Alex Albert @alexalbert__ / Anthropic
Watch it on YouTube | AI.Engineer Talk Details

This talk by Alex Albert from Anthropic discusses the current state of AI integration in products, comparing it to historical technological transitions, and introduces Anthropic's latest advancements including the Claude 3.5 Sonnet model and new features like artifacts and projects. He emphasizes the need to redesign products from the ground up with AI capabilities in mind, rather than simply adding AI features to existing structures, and previews upcoming developments in Anthropic's AI offerings.

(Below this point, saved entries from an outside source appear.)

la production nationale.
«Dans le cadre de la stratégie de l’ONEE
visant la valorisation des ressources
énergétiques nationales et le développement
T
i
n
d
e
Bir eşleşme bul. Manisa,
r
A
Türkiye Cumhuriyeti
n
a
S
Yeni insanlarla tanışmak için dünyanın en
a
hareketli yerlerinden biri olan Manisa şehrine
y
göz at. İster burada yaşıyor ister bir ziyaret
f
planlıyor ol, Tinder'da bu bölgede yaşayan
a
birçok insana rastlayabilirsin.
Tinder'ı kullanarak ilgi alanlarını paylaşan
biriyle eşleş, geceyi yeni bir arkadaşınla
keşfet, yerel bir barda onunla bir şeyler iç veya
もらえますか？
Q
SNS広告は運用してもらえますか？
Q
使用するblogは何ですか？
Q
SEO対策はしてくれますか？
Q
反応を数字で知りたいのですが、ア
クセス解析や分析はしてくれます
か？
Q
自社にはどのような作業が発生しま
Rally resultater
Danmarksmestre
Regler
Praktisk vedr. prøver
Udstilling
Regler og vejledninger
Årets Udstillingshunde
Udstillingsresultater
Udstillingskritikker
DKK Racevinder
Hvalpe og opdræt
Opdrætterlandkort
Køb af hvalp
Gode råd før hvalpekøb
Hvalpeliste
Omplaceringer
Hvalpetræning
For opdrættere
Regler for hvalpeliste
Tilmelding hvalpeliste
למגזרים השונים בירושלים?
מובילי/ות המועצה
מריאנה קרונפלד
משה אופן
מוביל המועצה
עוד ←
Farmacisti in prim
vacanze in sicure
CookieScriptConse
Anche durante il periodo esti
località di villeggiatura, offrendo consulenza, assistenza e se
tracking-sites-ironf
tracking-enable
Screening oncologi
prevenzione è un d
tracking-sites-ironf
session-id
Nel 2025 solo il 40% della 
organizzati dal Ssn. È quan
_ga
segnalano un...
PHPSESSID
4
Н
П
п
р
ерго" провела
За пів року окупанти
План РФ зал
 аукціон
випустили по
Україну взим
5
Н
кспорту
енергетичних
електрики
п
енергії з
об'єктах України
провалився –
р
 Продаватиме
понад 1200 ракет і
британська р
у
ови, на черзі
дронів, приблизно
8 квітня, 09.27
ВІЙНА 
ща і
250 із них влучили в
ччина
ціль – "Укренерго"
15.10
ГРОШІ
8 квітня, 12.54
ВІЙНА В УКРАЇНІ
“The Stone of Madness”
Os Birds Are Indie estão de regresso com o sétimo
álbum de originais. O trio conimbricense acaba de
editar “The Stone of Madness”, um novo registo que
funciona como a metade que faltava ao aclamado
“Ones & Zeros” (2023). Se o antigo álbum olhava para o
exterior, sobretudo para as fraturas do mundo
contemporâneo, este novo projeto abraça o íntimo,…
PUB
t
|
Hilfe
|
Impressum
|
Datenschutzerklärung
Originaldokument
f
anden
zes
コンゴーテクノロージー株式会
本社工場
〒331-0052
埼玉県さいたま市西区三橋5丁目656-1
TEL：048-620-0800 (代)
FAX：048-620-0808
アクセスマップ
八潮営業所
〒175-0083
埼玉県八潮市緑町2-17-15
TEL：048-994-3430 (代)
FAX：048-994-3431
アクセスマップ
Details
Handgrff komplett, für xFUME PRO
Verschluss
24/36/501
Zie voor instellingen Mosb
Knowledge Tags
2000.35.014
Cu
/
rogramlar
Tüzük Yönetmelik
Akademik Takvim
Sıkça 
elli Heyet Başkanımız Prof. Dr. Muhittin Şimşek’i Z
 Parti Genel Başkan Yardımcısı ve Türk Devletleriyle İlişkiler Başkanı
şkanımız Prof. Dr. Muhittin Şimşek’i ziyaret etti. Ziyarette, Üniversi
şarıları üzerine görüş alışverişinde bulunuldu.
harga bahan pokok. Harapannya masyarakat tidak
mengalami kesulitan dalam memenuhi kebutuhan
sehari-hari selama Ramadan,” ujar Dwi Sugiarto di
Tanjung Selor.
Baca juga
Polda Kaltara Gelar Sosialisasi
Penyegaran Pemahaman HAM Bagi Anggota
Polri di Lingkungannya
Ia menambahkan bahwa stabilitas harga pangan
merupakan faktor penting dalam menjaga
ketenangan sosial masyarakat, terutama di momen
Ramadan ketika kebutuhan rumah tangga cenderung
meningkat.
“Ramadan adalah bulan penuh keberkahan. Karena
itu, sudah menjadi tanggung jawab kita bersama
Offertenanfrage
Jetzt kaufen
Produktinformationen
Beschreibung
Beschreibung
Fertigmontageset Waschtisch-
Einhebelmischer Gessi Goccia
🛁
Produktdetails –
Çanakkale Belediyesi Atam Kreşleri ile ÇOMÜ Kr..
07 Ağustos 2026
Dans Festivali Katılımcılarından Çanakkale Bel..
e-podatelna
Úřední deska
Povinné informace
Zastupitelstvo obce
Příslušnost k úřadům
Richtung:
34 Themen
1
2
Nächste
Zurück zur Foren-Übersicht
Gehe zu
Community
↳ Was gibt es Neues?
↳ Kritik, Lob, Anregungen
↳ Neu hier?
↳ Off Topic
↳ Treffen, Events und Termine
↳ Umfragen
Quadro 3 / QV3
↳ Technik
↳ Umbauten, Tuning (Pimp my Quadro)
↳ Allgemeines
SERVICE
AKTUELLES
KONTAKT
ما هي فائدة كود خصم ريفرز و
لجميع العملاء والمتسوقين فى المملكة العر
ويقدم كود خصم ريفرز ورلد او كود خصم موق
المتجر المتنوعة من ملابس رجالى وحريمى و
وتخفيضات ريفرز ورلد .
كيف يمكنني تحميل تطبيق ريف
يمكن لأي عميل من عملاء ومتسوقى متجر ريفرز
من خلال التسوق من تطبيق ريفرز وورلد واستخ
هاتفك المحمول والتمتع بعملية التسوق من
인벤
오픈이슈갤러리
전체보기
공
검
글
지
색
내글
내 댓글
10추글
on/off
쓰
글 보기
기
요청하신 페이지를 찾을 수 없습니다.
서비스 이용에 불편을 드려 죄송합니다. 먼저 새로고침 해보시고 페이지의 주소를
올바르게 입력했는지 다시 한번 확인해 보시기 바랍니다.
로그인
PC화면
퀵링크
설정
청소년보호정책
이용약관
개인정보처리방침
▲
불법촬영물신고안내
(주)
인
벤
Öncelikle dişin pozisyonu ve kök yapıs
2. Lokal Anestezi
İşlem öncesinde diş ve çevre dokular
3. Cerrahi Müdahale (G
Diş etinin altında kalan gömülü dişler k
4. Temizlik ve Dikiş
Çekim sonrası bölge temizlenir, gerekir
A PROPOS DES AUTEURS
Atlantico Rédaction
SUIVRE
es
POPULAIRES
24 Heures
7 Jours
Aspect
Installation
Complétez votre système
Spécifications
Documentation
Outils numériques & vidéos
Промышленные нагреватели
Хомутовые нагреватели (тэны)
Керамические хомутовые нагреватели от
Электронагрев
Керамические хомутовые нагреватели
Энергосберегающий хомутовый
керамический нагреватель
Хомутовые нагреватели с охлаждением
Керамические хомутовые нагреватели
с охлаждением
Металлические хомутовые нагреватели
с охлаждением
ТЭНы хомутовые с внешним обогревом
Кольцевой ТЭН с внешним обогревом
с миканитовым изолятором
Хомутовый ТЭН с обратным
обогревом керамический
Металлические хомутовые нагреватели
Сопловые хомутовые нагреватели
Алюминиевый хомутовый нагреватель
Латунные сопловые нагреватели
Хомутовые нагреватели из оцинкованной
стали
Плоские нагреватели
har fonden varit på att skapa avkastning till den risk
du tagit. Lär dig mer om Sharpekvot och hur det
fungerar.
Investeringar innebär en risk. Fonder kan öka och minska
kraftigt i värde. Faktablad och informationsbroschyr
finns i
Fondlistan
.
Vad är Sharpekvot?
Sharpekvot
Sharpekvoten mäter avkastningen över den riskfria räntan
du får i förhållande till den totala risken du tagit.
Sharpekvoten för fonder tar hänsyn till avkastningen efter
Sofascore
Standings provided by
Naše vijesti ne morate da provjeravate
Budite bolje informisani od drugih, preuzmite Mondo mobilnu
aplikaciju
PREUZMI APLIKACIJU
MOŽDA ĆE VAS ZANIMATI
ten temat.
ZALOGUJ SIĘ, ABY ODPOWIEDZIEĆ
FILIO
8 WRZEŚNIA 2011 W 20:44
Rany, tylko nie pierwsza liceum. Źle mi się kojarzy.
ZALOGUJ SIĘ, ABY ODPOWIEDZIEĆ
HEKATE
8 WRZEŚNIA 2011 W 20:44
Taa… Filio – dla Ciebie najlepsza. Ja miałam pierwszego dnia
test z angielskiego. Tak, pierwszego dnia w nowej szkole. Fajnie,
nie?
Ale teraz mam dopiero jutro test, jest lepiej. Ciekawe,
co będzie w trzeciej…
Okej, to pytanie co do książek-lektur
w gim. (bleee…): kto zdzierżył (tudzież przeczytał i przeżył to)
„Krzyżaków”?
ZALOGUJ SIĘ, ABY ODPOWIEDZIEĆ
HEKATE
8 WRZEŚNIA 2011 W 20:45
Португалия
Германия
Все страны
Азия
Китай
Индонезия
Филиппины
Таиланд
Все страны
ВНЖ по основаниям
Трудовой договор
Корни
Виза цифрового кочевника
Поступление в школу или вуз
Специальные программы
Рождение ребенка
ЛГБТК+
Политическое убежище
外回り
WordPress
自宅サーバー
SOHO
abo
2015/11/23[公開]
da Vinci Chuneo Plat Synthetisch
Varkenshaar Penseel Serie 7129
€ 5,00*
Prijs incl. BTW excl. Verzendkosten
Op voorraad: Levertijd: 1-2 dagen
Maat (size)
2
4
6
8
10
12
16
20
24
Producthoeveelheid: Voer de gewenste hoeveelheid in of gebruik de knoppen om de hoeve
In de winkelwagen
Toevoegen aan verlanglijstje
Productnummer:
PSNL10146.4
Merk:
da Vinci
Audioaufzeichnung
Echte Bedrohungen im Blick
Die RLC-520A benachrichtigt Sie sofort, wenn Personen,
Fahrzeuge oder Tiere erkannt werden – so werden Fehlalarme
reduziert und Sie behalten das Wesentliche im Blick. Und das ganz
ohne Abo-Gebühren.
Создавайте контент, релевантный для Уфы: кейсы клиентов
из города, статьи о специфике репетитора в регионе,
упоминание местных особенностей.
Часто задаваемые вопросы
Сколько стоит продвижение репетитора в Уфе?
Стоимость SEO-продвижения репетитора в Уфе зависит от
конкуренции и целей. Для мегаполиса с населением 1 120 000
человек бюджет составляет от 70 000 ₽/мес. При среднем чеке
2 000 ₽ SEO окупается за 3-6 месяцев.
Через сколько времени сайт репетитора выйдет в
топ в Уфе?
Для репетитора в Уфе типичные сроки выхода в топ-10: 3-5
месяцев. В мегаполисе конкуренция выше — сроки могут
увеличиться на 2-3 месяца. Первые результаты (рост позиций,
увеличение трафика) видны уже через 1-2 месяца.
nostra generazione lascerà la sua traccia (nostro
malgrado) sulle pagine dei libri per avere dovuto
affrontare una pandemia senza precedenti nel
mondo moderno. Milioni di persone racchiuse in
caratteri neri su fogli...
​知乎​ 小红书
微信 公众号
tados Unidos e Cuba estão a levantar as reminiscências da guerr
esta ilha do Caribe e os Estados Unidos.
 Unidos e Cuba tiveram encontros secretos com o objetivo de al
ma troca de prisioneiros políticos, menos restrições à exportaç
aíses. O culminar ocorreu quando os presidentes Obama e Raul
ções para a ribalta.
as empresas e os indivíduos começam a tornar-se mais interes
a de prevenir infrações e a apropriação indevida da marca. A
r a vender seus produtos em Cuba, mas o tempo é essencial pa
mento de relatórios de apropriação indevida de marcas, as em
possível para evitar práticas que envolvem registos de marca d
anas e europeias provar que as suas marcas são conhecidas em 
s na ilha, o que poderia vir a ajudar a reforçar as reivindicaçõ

LangChain Launch: Infrastructure for building reliable agents

Harrison Chase @hwchase17 / LangChain
Watch it on YouTube | AI.Engineer Talk Details

This talk by a representative from Langchain introduces LangGraph, a stable version of their framework for building custom AI agent architectures, and announces LangGraph Cloud, a new service that combines LangGraph's flexibility with production-ready infrastructure for deploying AI agents. The speaker also previews LangGraph Studio, a tool for building, debugging, and sharing AI agents, emphasizing the importance of customizable cognitive architectures and human-in-the-loop features for production-ready AI agent systems.

From Text to Vision to Voice: Exploring Multimodality with OpenAI

Romain Huet @romainhuet / OpenAI
Watch it on YouTube | AI.Engineer Talk Details

This talk by Romain from OpenAI showcases the company's latest advancements in AI, particularly focusing on GPT-4 with Vision and multimodal capabilities, including live demonstrations of voice interactions, image analysis, and coding assistance. The speaker also outlines OpenAI's future focus areas, including improving textual intelligence, developing faster and cheaper models, enabling model customization, and advancing AI agents, while emphasizing the company's commitment to supporting developers in building AI-native applications.

⭐ What We Learned From A Year of Building With LLMs

Eugene Yan @eugeneyan / Amazon
Hamel Husain @HamelHusain / Parlance Labs
Jason Liu @jxnlco / Independent & Instructor
Dr. Bryan Bischof @bebischof / HEX
Charles Frye @charles_irl / Modal
Shreya Shankar @sh_reya / UCB EECS & EPIC Lab, UC Berkeley
Watch it on YouTube | AI.Engineer Talk Details

This talk, presented by six co-authors on building with LLMs, covers strategic, operational, and tactical considerations for developing AI applications. The speakers discuss the importance of focusing on product expertise rather than model development, the need for continuous improvement cycles, challenges in hiring AI engineers, and practical advice on implementing evaluations, data analysis, and guardrails when working with LLMs.

Read our Deep Dive on this talk as well.

Copilots Everywhere

Thomas Dohmke @ashtom / GitHub
Swyx @swyx / Latent.Space / Smol
Watch it on YouTube | AI.Engineer Talk Details

This talk features Thomas Dohmke, CEO of GitHub, discussing the development and impact of GitHub Copilot, as well as the company's vision for AI-assisted software development. He emphasizes how AI tools like Copilot and Workspace aim to enhance developer productivity, democratize access to coding, and bring more enjoyment to software development while maintaining a human-centric approach.